Task statement: Going line by line through the entries below, tally those that hold the string "https". Give only the total.

Source texts of formatted documents
----------------
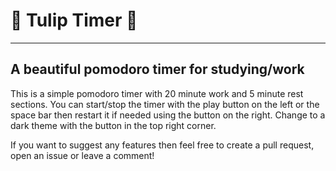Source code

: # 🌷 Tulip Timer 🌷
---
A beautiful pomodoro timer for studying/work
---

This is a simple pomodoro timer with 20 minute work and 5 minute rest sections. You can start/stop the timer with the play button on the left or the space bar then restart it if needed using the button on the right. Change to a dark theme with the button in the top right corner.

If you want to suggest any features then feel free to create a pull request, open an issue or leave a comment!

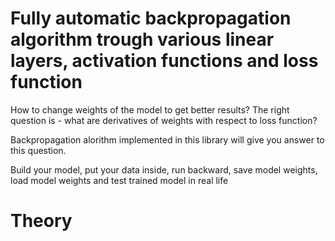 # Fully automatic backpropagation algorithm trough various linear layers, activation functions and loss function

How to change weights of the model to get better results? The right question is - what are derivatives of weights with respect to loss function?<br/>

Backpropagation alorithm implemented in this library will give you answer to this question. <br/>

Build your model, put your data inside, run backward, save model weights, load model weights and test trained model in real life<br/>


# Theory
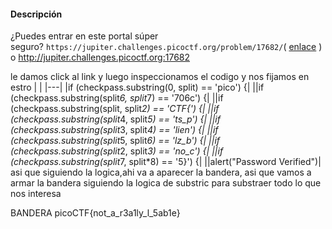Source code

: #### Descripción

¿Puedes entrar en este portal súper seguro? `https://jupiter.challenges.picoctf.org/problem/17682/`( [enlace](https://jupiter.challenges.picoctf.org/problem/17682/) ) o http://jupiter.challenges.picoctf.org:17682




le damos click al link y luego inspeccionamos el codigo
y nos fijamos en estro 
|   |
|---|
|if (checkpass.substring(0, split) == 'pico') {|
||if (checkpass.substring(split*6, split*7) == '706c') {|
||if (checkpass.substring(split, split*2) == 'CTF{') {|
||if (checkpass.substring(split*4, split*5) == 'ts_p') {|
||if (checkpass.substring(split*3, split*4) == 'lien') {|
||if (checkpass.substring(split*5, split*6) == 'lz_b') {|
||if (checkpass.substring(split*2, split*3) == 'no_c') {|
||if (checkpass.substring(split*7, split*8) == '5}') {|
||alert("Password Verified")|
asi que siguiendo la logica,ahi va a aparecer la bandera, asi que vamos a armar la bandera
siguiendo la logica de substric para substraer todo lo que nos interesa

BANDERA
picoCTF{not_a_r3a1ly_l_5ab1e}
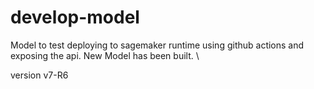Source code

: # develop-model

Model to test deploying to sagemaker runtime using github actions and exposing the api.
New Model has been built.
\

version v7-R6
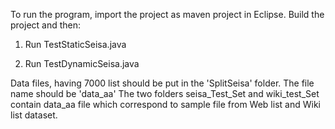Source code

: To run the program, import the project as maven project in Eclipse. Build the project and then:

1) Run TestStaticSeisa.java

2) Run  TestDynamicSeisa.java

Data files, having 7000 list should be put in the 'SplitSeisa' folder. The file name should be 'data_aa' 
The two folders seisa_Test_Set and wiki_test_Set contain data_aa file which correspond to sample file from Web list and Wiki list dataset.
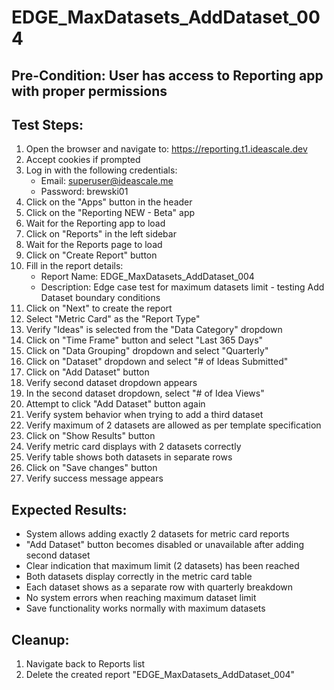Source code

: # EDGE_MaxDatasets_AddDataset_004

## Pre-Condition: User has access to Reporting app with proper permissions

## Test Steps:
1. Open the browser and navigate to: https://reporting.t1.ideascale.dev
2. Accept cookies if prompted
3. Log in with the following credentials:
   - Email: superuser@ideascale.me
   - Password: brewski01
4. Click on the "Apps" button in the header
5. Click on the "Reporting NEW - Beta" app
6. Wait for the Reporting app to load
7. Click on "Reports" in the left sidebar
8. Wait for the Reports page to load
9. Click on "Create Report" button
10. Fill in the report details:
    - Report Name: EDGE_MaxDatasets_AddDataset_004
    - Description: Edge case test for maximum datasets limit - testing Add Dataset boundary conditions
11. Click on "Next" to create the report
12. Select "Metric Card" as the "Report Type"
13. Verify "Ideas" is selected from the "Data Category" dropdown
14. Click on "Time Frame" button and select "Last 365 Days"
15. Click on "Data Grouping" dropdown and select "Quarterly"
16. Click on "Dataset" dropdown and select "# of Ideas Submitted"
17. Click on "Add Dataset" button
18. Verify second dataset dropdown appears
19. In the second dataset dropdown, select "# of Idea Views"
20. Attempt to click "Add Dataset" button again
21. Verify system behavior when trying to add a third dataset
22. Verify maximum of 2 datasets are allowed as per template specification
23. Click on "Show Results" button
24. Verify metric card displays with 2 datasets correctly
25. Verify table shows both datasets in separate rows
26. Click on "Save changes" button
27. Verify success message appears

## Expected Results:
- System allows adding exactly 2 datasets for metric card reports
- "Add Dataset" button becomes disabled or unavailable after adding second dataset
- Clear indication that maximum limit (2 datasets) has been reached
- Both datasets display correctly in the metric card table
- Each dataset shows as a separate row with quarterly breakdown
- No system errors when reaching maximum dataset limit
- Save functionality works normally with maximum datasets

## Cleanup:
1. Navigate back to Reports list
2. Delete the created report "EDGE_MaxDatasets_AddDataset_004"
----------------
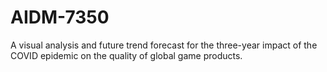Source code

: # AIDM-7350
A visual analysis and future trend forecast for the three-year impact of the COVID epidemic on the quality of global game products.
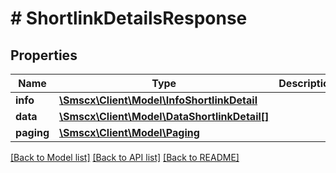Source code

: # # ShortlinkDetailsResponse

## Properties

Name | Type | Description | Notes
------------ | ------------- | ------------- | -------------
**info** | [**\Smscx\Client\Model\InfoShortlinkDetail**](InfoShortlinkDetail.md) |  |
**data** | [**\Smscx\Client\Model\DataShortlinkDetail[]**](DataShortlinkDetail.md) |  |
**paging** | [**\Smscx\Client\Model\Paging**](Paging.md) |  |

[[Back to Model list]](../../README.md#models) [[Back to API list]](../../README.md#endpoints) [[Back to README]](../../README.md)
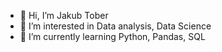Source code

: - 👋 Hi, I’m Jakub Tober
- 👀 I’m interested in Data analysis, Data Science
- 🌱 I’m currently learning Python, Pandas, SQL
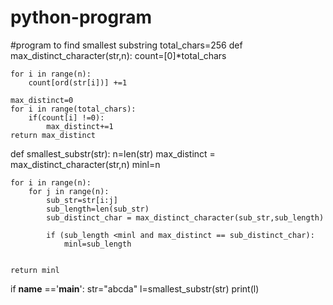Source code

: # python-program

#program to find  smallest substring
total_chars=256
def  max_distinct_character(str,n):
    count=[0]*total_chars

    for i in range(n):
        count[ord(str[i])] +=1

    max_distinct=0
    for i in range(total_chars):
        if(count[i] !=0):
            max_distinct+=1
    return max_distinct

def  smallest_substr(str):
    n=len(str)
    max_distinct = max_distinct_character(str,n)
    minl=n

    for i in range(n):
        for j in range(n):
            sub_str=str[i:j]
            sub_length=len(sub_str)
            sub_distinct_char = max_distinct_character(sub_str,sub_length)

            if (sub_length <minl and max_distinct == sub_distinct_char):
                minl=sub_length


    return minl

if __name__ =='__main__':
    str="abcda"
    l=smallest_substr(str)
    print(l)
----------------
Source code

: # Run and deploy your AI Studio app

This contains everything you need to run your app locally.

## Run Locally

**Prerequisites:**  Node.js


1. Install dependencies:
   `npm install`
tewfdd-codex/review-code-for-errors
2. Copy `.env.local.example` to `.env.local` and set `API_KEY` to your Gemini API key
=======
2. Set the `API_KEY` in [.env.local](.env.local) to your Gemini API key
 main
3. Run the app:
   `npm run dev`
----------------
Written response: 2